A three-judge panel at the 1st U.S. Circuit Court of Appeals says the language in a health plan coverage certificate is too vague to give the issuer clear-cut discretion over benefits eligibility decisions.
The panel came to that conclusion in a ruling Wednesday on Stephanie C. vs. Blue Cross Blue Shield of Massachusetts HMO Blue Inc. (Case Number 15-1531).
The HMO Blue plan, a Blue Cross and Blue Shield of Massachusetts plan governed by the Employee Retirement Income Security Act (ERISA), declined to cover some charges related to inpatient mental health treatment for Stephanie C.’s son. Stephanie C. sued the plan in a U.S. District Court in Boston in an effort to require the plan to pay the charges.

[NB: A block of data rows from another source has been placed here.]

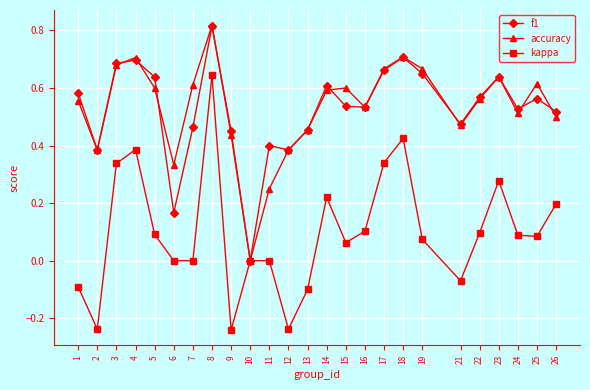

Is the value of kappa at 25 greater than the value of f1 at 22?

No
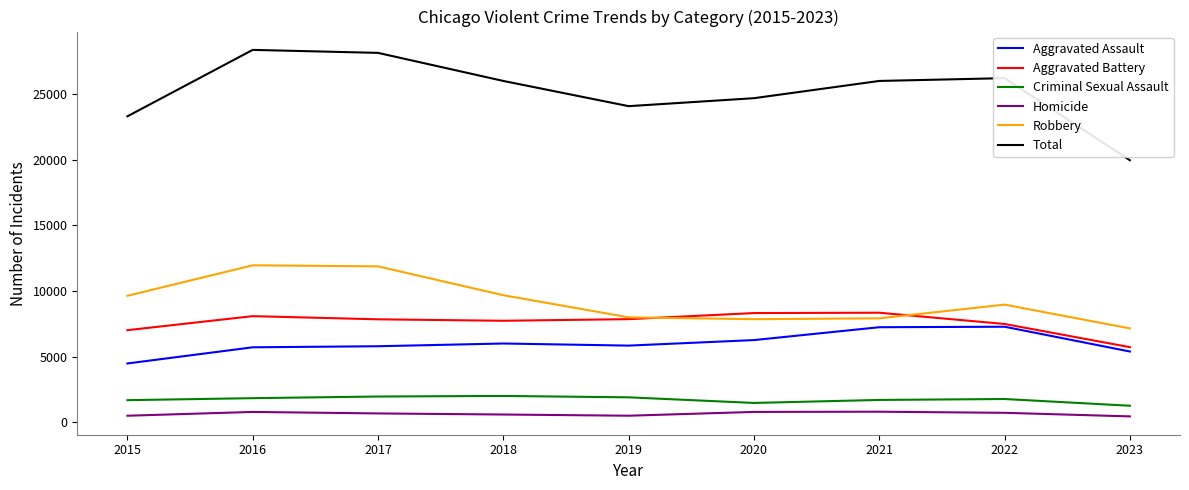

The value of Total at 2017 is 28151. True or false?

True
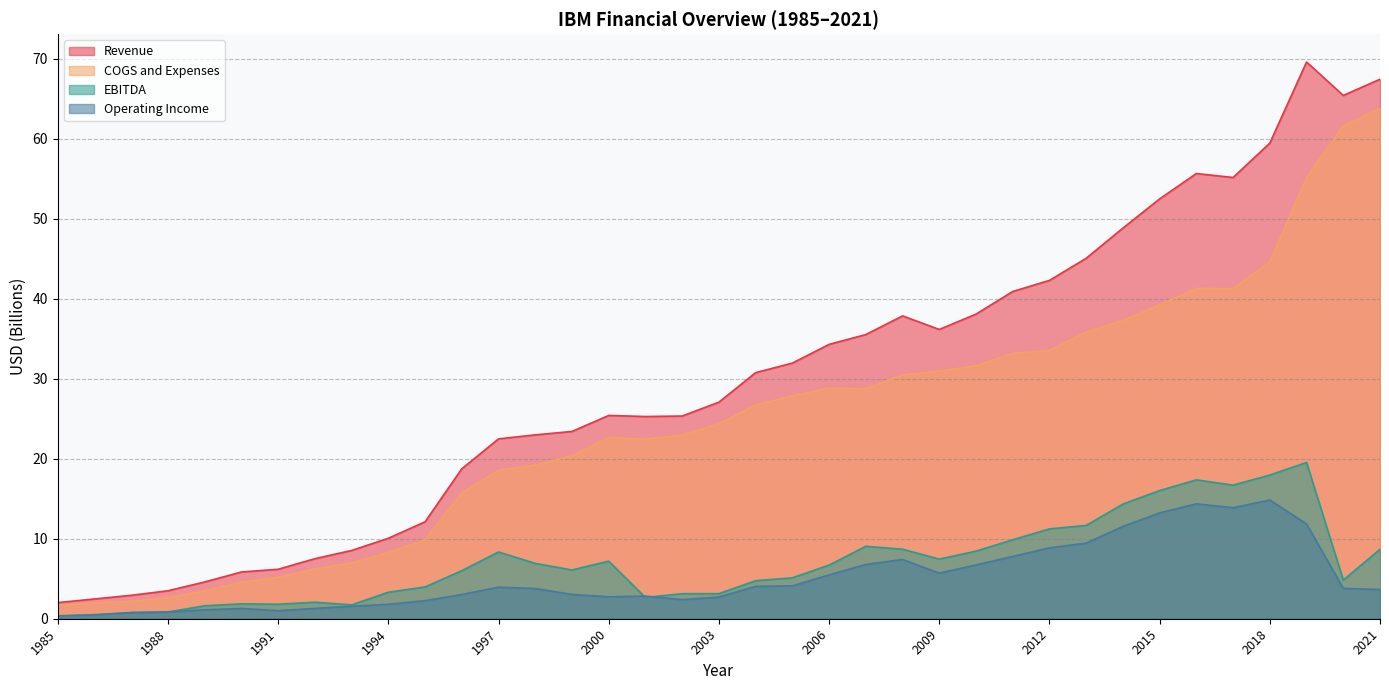

Is it true that EBITDA equals 14.5 at 2007?

False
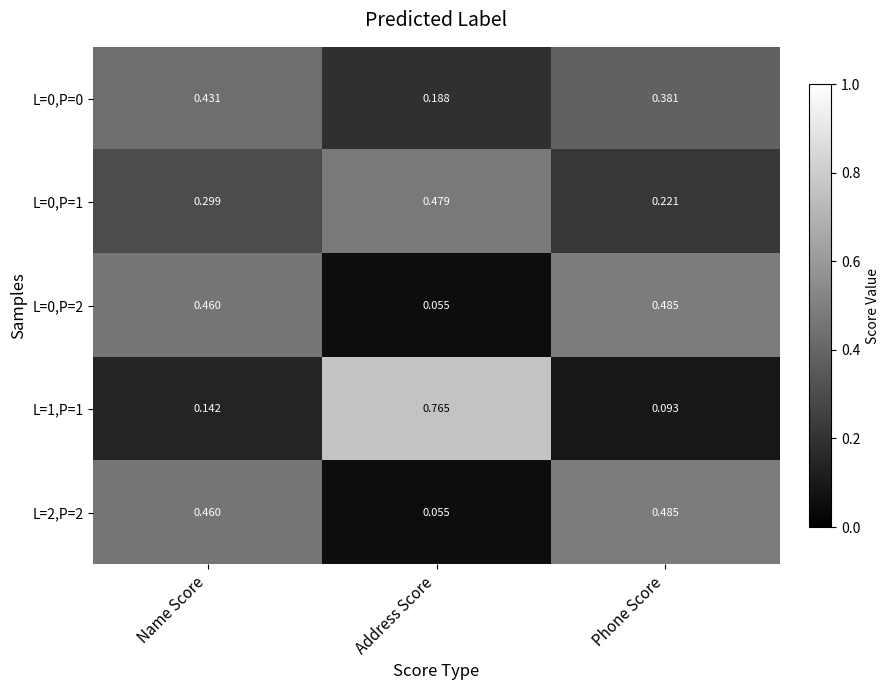

Which series changed the most between Address Score and Phone Score?

L=1,P=1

The district court granted a summary motion against Stephanie C., and in favor of the plan.
In an opinion discussing the case, Judge Bruce Selya says on behalf of the 1st Circuit panel that the HMO Blue plan followed procedural requirements, and that the plan gave Stephanie C. a full and fair internal review of her appeal.
Selya says that, under a 2013 1st Circuit precedent, 1st Circuit courts will defer to an ERISA plan claim administrator’s decisions “where the delegation of discretionary authority is sufficiently clear and notice of it has been appropriately provided,” unless the administrator’s decision is “arbitrary, capricious or an abuse of discretion.”
In the Stephane C. case, the coverage certificate states that the plan “decides which health care services and supplies that you receive (or you are planning to receive) are medically necessary and appropriate for coverage.”
The plan has argued that the coverage certificate clearly explains that the plan intended to make benefits decisions, and that having the authority to make decisions about benefits implies that a plan has discretionary authority over benefits decisions.
“In our view, the quoted language simply cannot carry the weight that [Blue Cross Blue Shield] and the district court load upon it.” Selya writes. “Clarity of language is crucial to accomplishing a grant of discretionary authority under an ERISA plan, and the certificate lacks that degree of clarity.”
Because the certificate language is unclear, the district court should have reviewed the case “de novo” — from scratch — rather than deferring to the discretionary decision-making authority of the claim administrator, Selya says.
The 1st Circuit returned the case to the district court and told the district court to review the case from scratch.
Representatives for the plan were not immediately available to comment on the case.
Jonathan Feigenbaum, a lawyer in Boston who represents Stephanie C., said in an e-mail interview that the new ruling is in alignment with a 1989 U.S. Supreme Court ruling, on Firestone Tire & Rubber Company v. Bruch.
“It is amazing that, after more than 25 years, plans still do not have unambiguous language when the plan wants to insulate its decision making from de novo review,” Feigenbaum said.
The case is unlikely to reach the Supreme Court, because most circuits agree on the discretionary clause clarity issue, and the one outlier has been relying on a 1999 interpretation that is likely to be overturned, Feigenbaum said.